DIRECTIONS FOR THIS TASK –
Of the lines listed below, return exactly those that run from the line containing "vfov_deg: 30.3" through the line containing "focal_mm: 6.76", both included.

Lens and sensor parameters
________

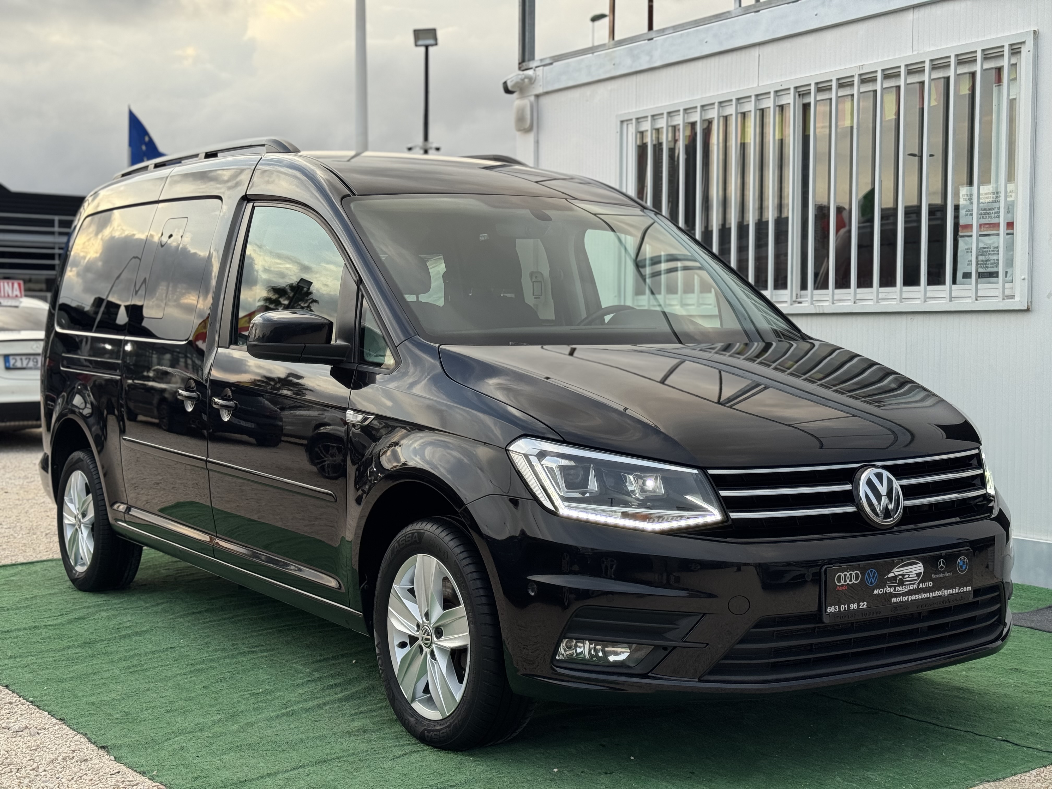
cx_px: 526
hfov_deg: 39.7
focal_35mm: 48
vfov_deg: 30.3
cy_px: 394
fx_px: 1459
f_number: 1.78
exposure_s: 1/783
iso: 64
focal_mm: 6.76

________

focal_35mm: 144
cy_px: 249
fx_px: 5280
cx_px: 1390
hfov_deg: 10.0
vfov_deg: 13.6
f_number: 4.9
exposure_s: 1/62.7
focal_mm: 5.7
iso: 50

________

RESPONSE BOX –
vfov_deg: 30.3
cy_px: 394
fx_px: 1459
f_number: 1.78
exposure_s: 1/783
iso: 64
focal_mm: 6.76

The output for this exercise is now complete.